EXTRACTED DATA
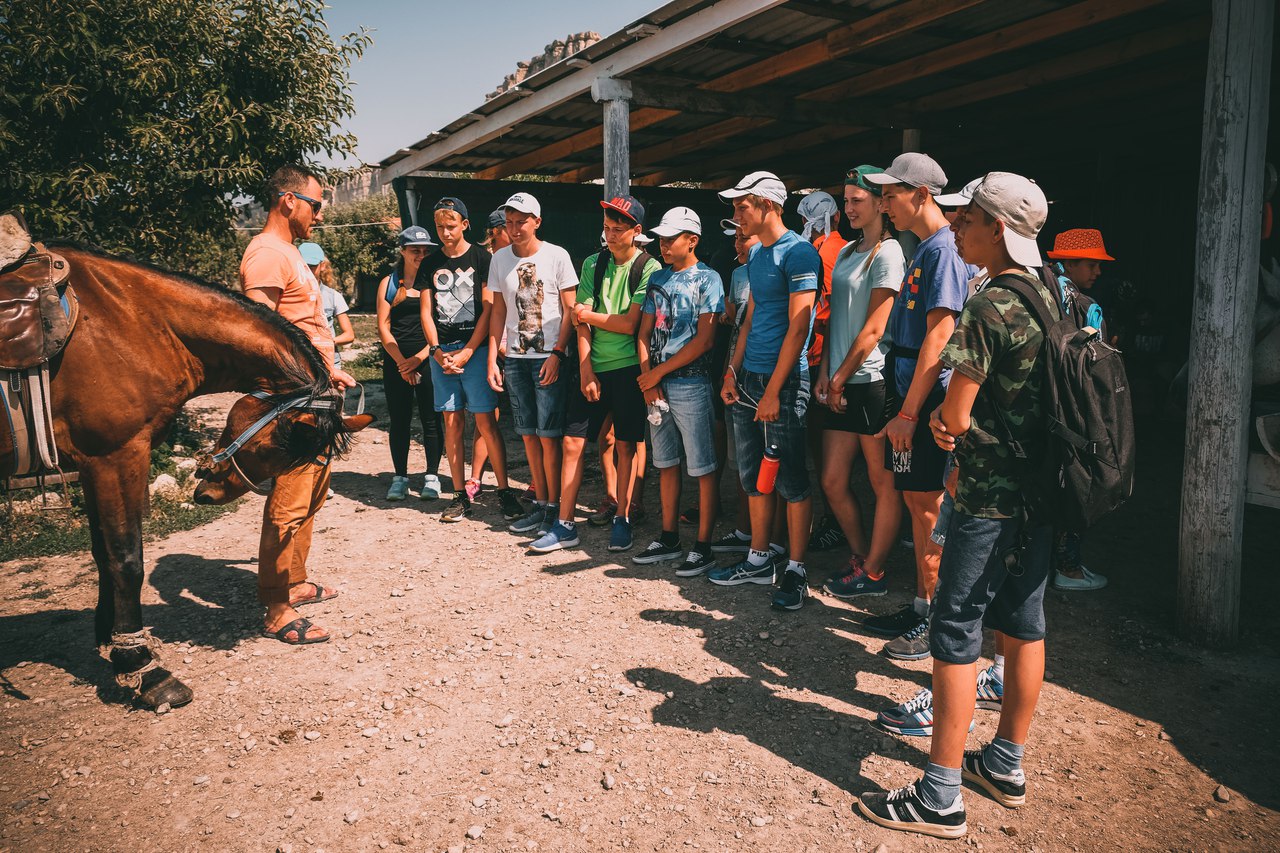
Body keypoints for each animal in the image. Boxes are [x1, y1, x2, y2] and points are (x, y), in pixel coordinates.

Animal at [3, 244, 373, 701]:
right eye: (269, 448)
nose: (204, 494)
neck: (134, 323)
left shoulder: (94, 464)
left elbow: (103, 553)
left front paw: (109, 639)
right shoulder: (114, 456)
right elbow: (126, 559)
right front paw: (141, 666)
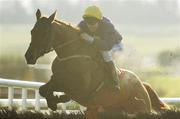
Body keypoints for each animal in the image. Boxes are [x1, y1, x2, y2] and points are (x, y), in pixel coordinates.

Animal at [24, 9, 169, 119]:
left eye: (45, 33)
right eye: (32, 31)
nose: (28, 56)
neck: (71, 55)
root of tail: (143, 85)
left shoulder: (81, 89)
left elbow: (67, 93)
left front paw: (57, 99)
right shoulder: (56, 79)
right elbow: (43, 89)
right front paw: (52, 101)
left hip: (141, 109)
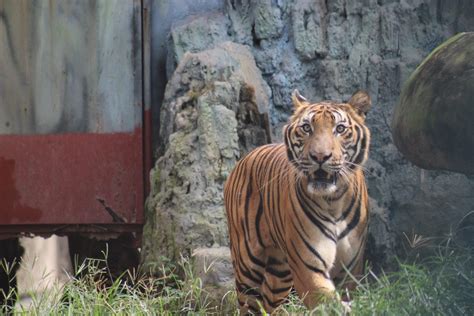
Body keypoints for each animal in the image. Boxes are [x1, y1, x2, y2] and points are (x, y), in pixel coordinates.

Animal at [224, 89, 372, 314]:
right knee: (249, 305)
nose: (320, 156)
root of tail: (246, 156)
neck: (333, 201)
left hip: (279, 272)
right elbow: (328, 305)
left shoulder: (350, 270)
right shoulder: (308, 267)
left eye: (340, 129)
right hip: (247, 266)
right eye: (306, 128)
* * *
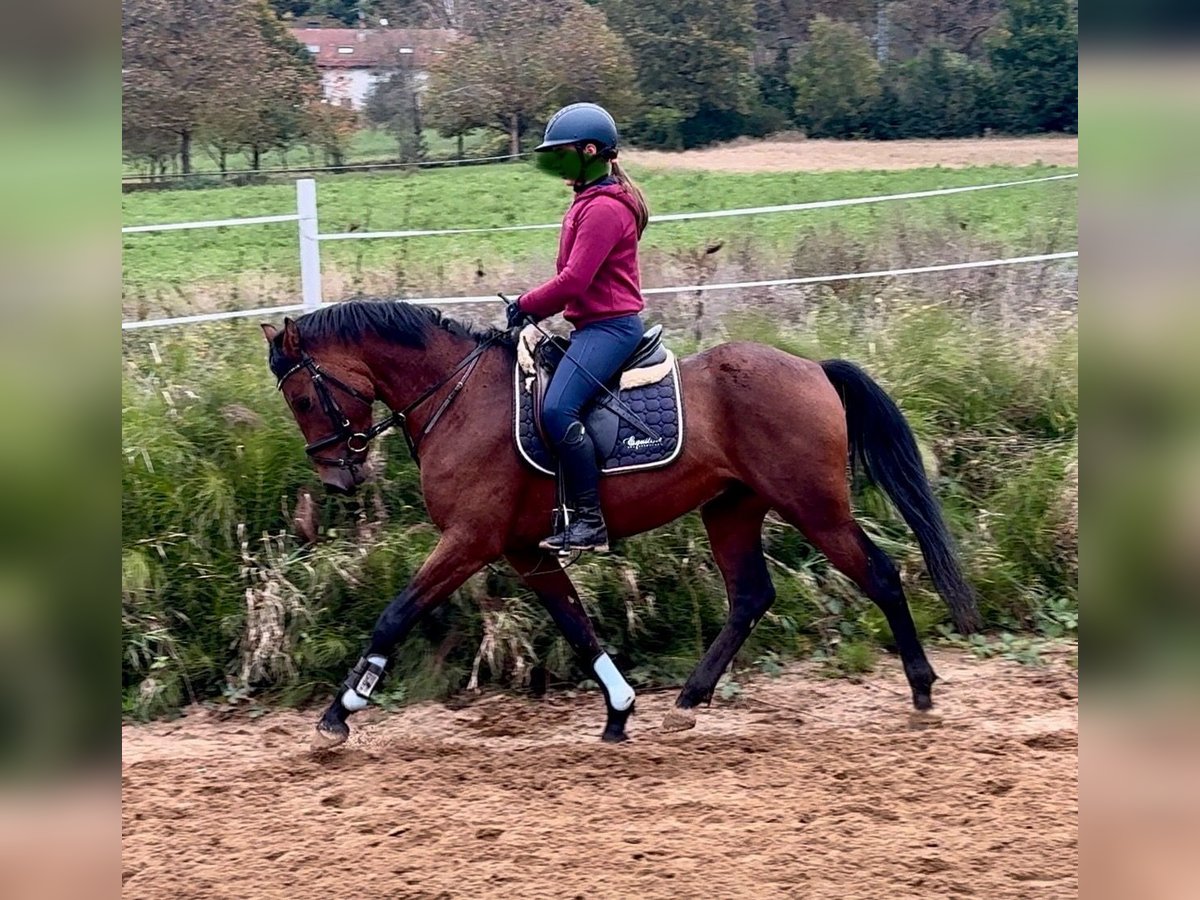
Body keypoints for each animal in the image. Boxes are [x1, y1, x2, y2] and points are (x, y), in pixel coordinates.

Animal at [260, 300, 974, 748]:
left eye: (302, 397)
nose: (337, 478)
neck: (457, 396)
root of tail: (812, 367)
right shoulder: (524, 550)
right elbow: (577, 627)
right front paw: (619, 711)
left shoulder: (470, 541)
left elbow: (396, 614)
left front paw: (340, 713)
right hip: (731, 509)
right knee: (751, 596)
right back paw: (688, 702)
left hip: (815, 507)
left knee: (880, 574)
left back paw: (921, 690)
---
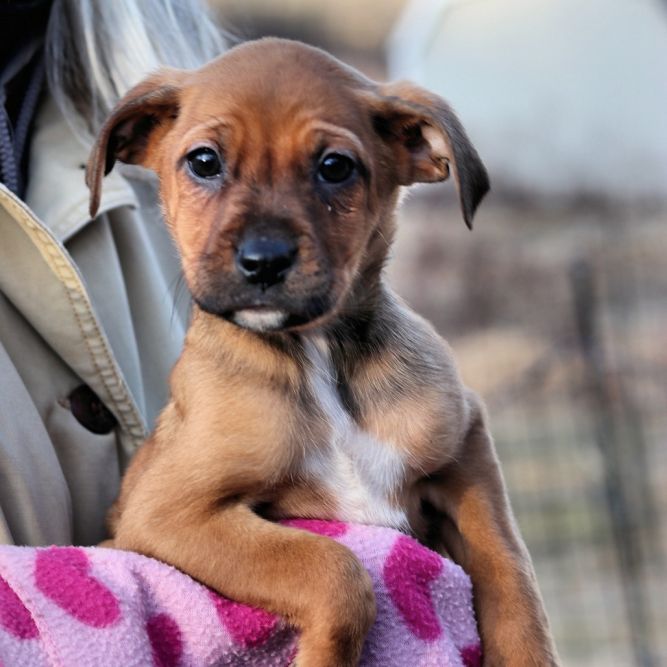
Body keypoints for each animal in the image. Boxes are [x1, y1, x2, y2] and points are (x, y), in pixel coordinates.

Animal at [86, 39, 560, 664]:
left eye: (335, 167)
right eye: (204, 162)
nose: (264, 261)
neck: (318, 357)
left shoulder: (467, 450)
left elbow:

ABOUT THIS EXERCISE
Please go through the material and return each line where the word "root" appears.

WRITTEN SOLUTION
root of tail: (143, 85)
root of tail: (246, 156)
root of tail: (812, 367)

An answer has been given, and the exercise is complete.